As a server at Franco, Raines inhales odors from rich French cuisine on a nightly basis. She savors the smell, but, she says, never considers putting the calorie-loaded delicacies in her mouth. "I don't salivate; it no longer registers as food. It's like a scratch-'n-sniff sticker.

"When people ask me, 'Should I get the lamb shank?' I can honestly tell them, 'It'll knock your socks off; it's tender and juicy,'" she goes on. "I haven't had it in over a year, but it's delicious, and to say otherwise is just factually untrue. If I were a militant vegan, I wouldn't be able to be a server. Raw food is something I do because it makes me feel good. I'm not judging people for their choices."
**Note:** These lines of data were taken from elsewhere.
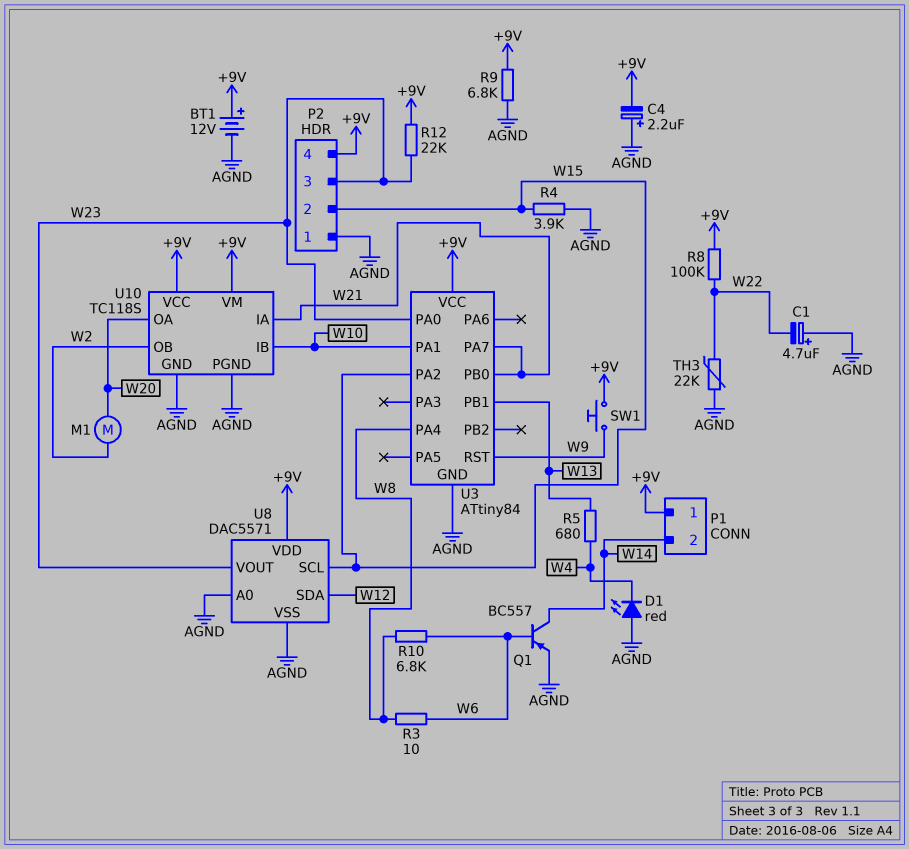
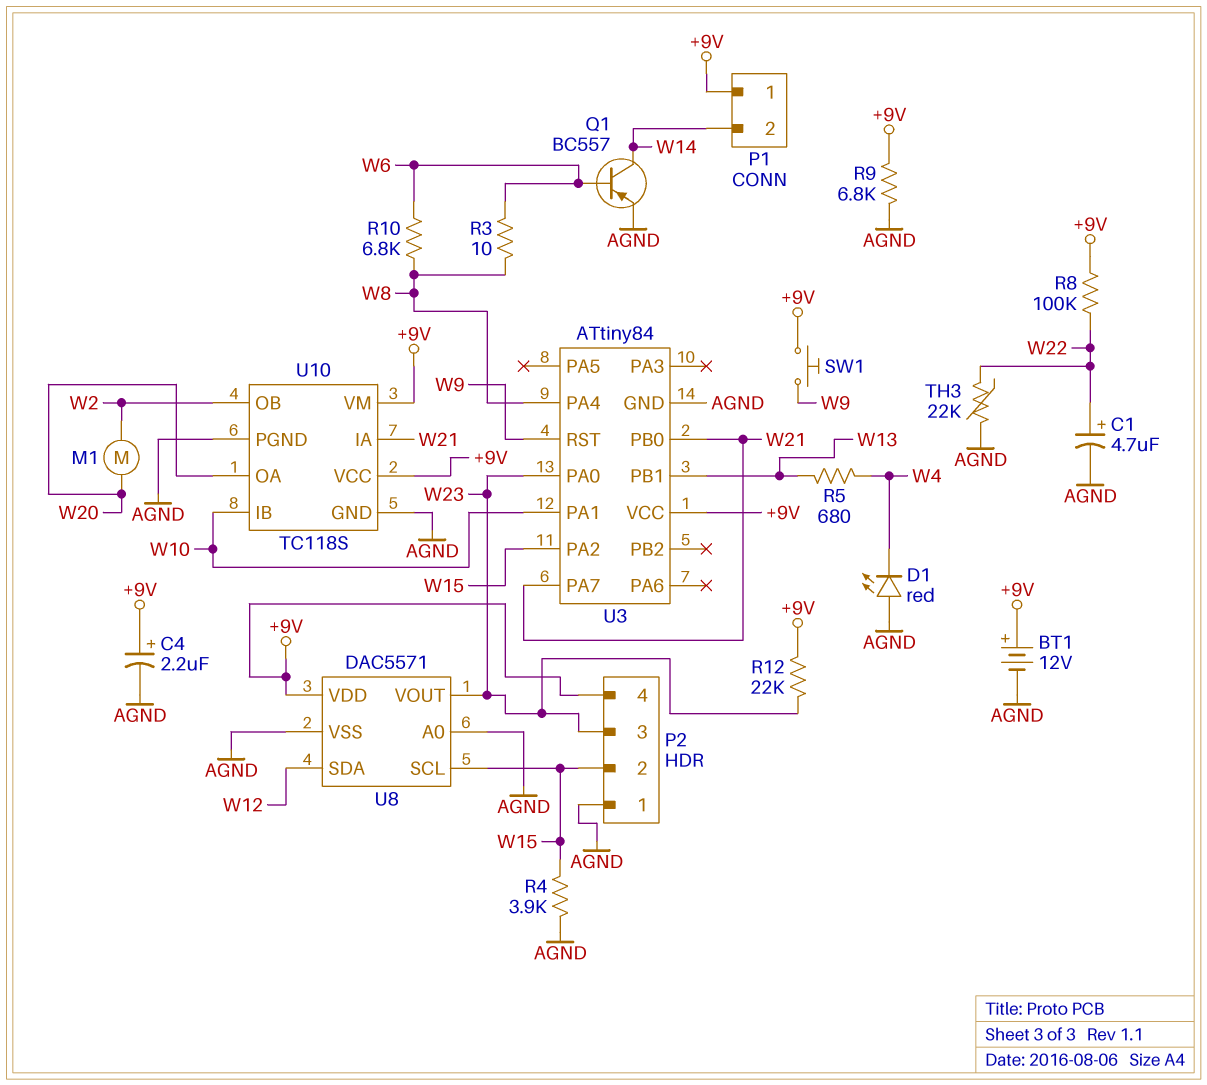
C1: 4.7uF (plus AGND, minus W22) -> 4.7uF (plus W22, minus AGND)
C4: 2.2uF (plus AGND, minus +9V) -> 2.2uF (plus +9V, minus AGND)

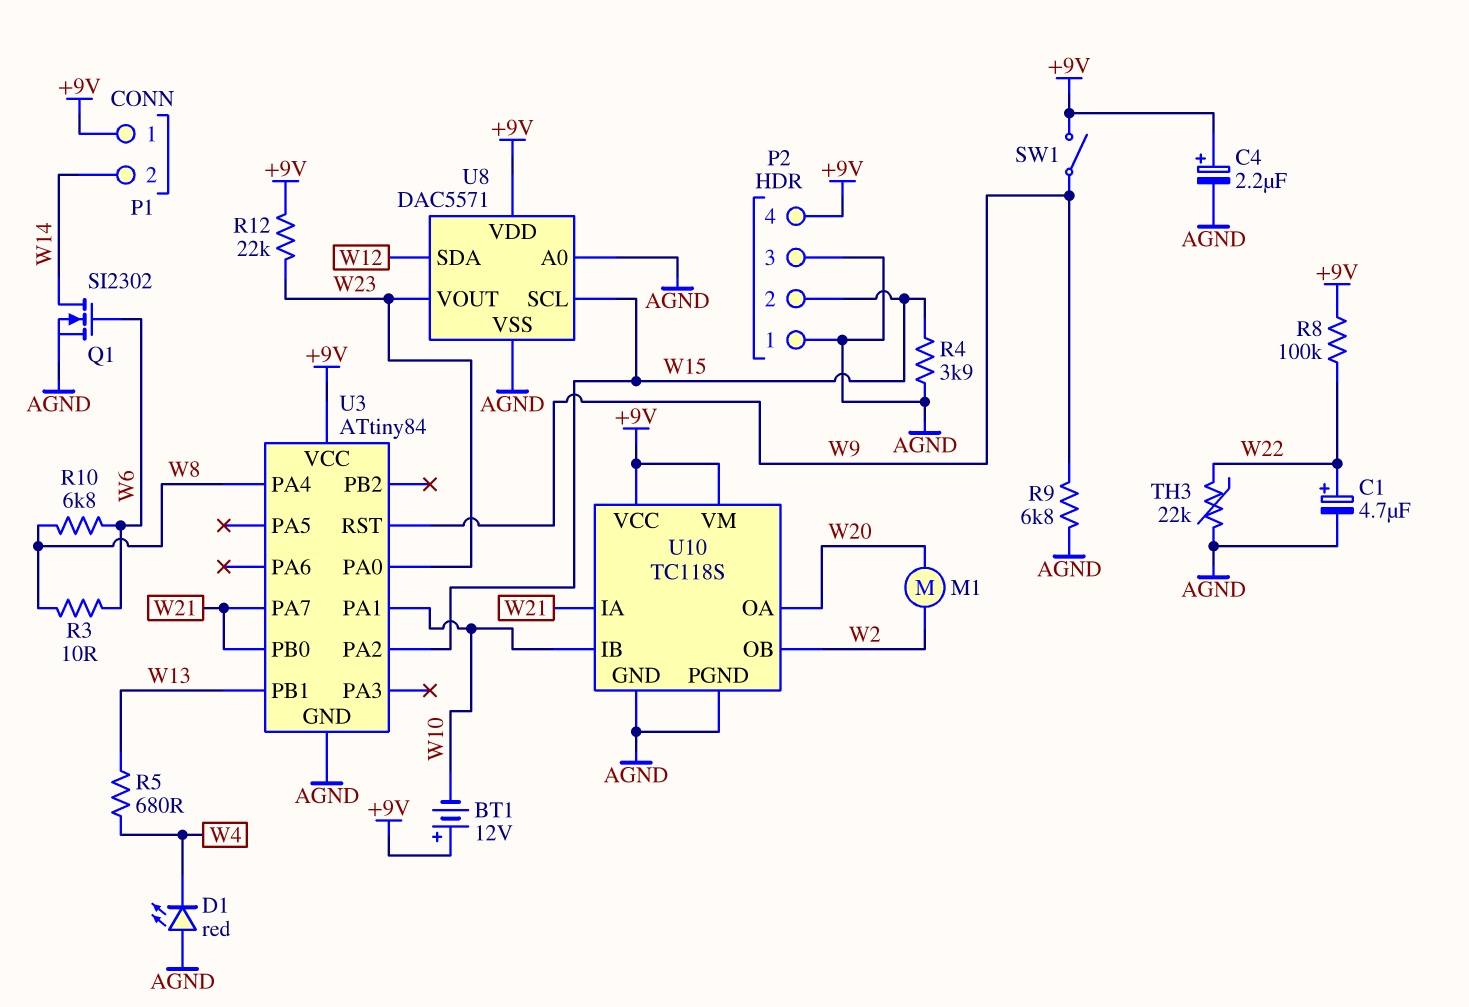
BT1: 12V (plus +9V, minus AGND) -> 12V (plus +9V, minus W10)
P2 pin 3: W23 -> AGND
Q1: PNP BC557 (B W6, C W14, E AGND) -> NMOS SI2302 (G W6, D W14, S AGND)
R9: 6.8k (+9V, AGND) -> 6.8k (AGND, W9)
SW1: button (+9V, W9) -> switch (+9V, W9)

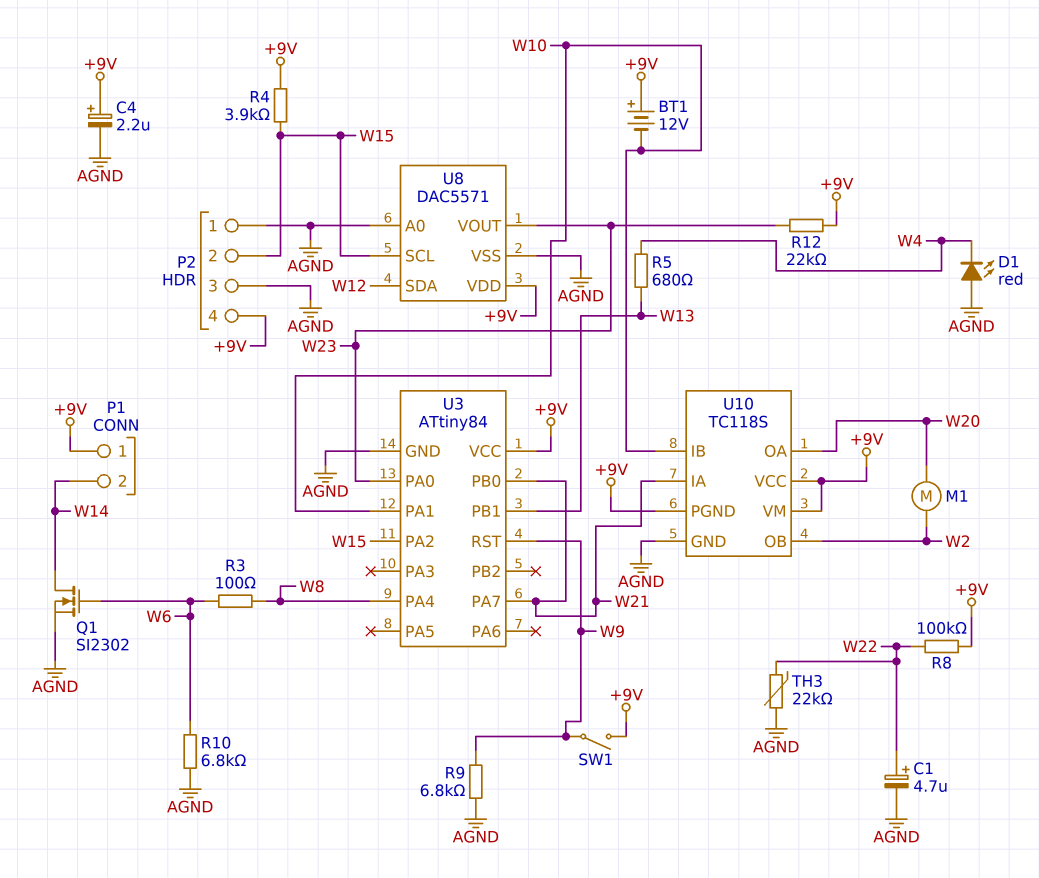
R3: 10 (W6, W8) -> 100 (W6, W8)
R4: 3.9k (AGND, W15) -> 3.9k (+9V, W15)
R10: 6.8k (W6, W8) -> 6.8k (AGND, W6)
U10 pin PGND: AGND -> +9V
Some mornings before a lunch shift she'll bring in a smoothie with fruit, kale, sprouted grains and spirulina, a blue-green algae. Her boss, Tom Schmidt, will just shake his head in consternation. "We've been able to transform food through craft and art into some of the most amazing dishes," he says. "And every day I smell her green smoothie, and it smells like a dirty pond."

When he heard Raines had gone raw, Schmidt recalls feeling like the foodie camp had lost a major player. "Because I do respect her, I was able to get through the anger a little," he says. "But now she's living this lifestyle that goes against everything I stand for."

All the while, Raines swears she never feels deprived by her raw-food conversion. "I don't eat sawdust. I'm unapologetically hedonistic — that hasn't changed. What do you think I am? A carrot worshiper?"